When man works together with nature wonders happen. Utilizing the available natural materials for construction and using the raw resources of nature for man’s purposes is a key for eternal success.
Scattered around the world there are structures, large buildings, and even entire cities, that literally seem like they were born out from the earth. Constructions like this are actively connected with the environment and their integration with the surroundings is so strong that enemies in the past, but also famous scientist in modern days, were easily deceived. At first sight, they thought that these creations were perfect work of nature. The ancient city of Jiaohe, now in ruins, can easily be said that caused such illusions.
The remains of the ancient city of Jiaohe are situated in the Yaernaizi Valley, nearly at the edge of the current city of Turpan, Xinjiang Uyghur Autonomous Region, in the northwest part of China. The region a has turbulent and glorious past. Several civilizations left marks in the city of Jiaohe and in the neighboring area. Today the region is home to the Turkic Uighur people, who are culturally and religiously separate from the rest of China. They practice Islam and speak Uighur language. Jiaohe is a glorious monument of that past.
Archaeological discoveries show traces at the site of human activity from the end of the Paleolithic Period. But the area was permanently inhabited for the first time circa 1000 BC by the Cheshi (Gushi) people, who were a Caucasian race. The first structures on the river islet were erected by them around 300 BC, when they established the capital of their kingdom. This mysterious tribe was slowly assimilated when the region became part of the Han Empire. The members of the Han dynasty “opened” the Silk Road and started trade with the West.
They wanted to protect their profitable trading routes and so conquered the whole region. The small town and the former capital of the Cheshi people very soon was developed into a powerful garrison city and important trading center. In fact, Jiaohe became one of the most crucial spots on the Silk Road. Placed in the middle of the famous route, for many centuries it represent the unofficial gate and borderline between the East and the West. Jiaohe became an essential string in the interconnection between the two diametrically different cultural systems.
Later the Tang Dynasty governed the area. Actually most of the surviving buildings on the site are from this period. But the glory days of Jiaohe began to go with the wind at the end of 8th century. The city was under constant attacks from the neighbors: Uighurs, Huns, Mongols… It was critically ruined by fire and almost completely deserted during the Mongol invasion led by Genghis Khan at the beginning of 14th century. Some scholars believe that the lack of drinkable water was the second reason why Jiaohe was abandoned and never populated again.

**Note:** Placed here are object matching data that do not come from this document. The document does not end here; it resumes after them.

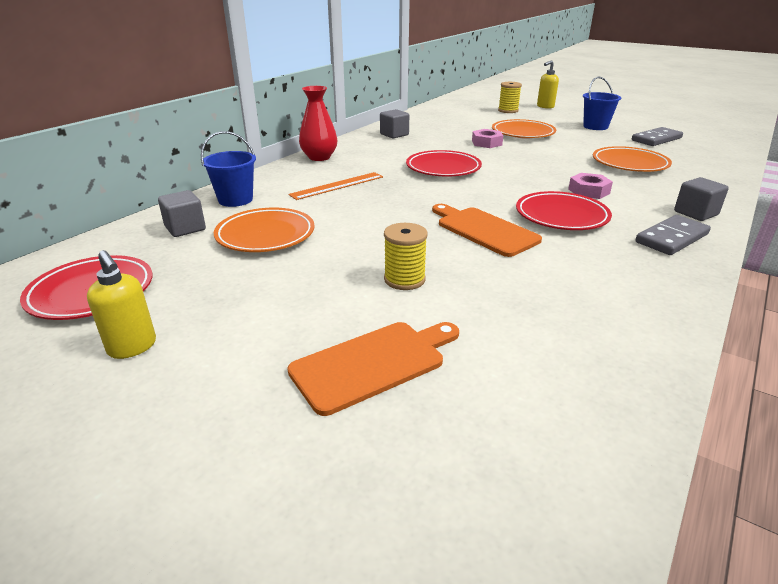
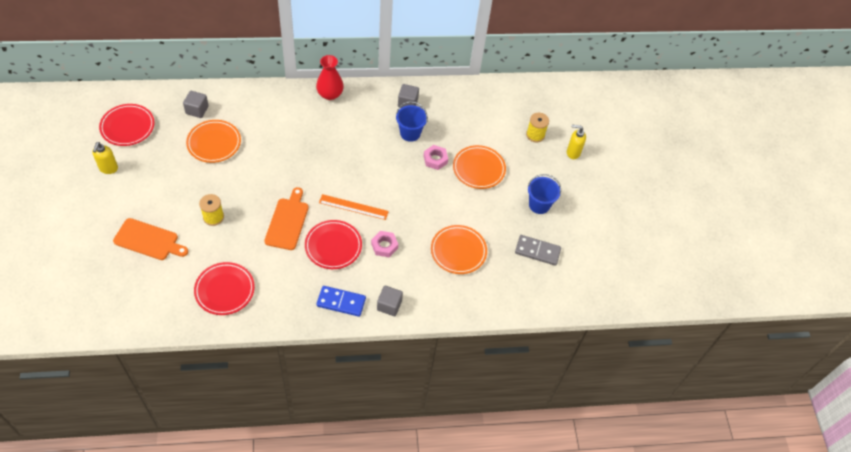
camera: 45 degrees right, 25 degrees up
(235, 200) = (241, 103): blue bucket -> blue bucket (410, 133)
(337, 186) = (294, 131): orange ruler -> orange ruler (353, 207)
(443, 168) = (363, 161): red plate -> red plate (225, 290)
(671, 238) = (341, 302): grey domino -> blue domino

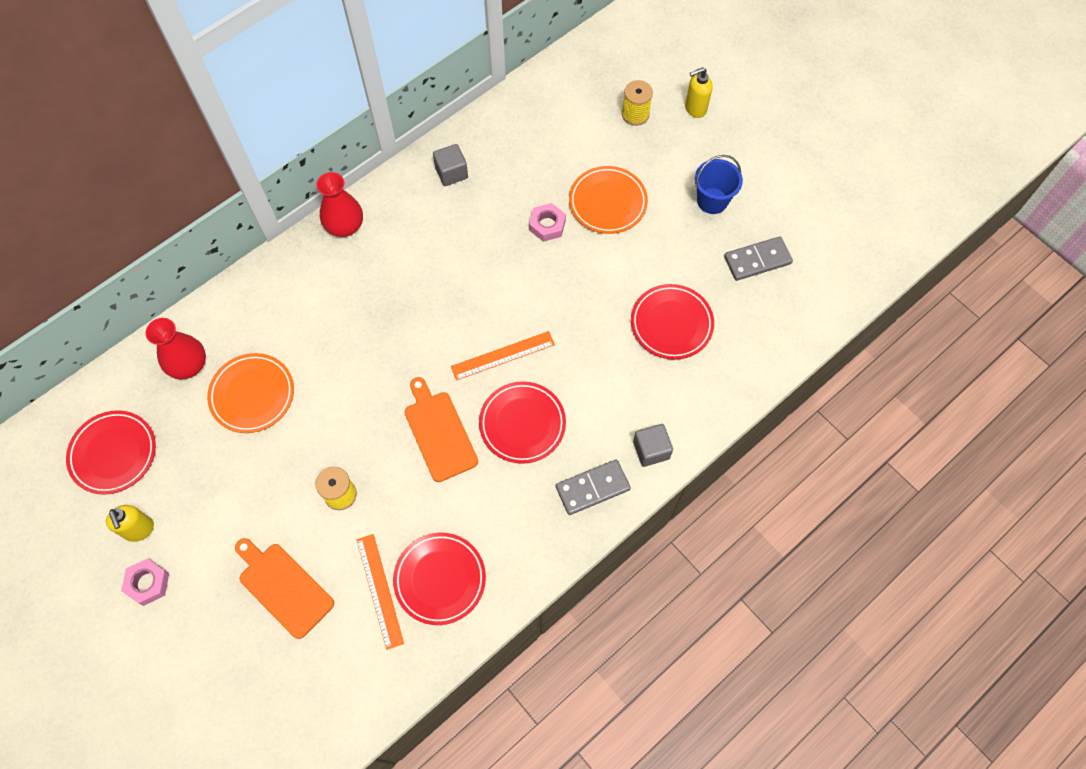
camera: 30 degrees left, 10 degrees up
(148, 240) = (283, 587): orange cutting board -> orange cutting board turned 120 degrees counterclockwise
(191, 274) = (379, 590): none -> orange ruler
(197, 110) = (188, 365): grey cube -> red vase
(341, 302) = (592, 488): blue domino -> grey domino
(384, 246) = (582, 379): pink nut -> pink nut (148, 583)
(410, 133) = (488, 211): blue bucket -> none
(458, 251) = (671, 324): orange plate -> red plate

The position of Jiaohe was absolutely unique. The city was placed on the top of a 30 feet high cliff and it was natural fortress defended from three sides by deep cliffs. Also, the cliff was placed on a islet between two rivers (Jiaohe on Chinese means “where two rivers meet”). It was naturally protected from all sides, that’s why additional walls to defend it weren’t built, as in other ancient cities. Jiaohe had only two gates: the South Gate and the East Gate. The South Gate was completely gone a long time ago and the East Gate is still visible and recognizable, although in ruins. Underground barracks for the soldiers were built near the gates.
Jiaohe had one main (central) road. This 1148 feet long path that went through the South Gate divided the city into two residential parts. At the west side were located the houses for common people and on the east side lived the nobility. The northeastern area was the religious part of the city. There can be seen the remains of a Buddhist monastery, a big tower and more than 25 stupas (dome shaped holy places built by Buddhists). At Jiaohe were placed China’s oldest stupas. At the end of the religious part of the city were located the cemeteries and subterranean temple too.
Almost all of the structures were constructed of earth instead of wood. Some of them were carved into the cliff or dug in the earth, while others were built by piled up earth. There is only one large residential building made from brick blocks. All of the residential buildings had two floors: one above and one under ground. At its peak Jiaohe was home of more than 7000 citizens, of which almost 900 of them were soldiers. Although abandoned a long time ago it is well preserved. Maybe the lack of rain and the arid climate in the region through the last centuries saved Jiaohe from additional decay. The scholars, but also non academical visitors, have only superlatives for this precious remainder of the ancient Silk Road. They say that Jiaohe is the oldest, the most beautiful, the largest and the best preserved ancient city in the world. And, as it is said, feelings and numbers don’t lie: Jiaohe covered an area of close to 55 acres.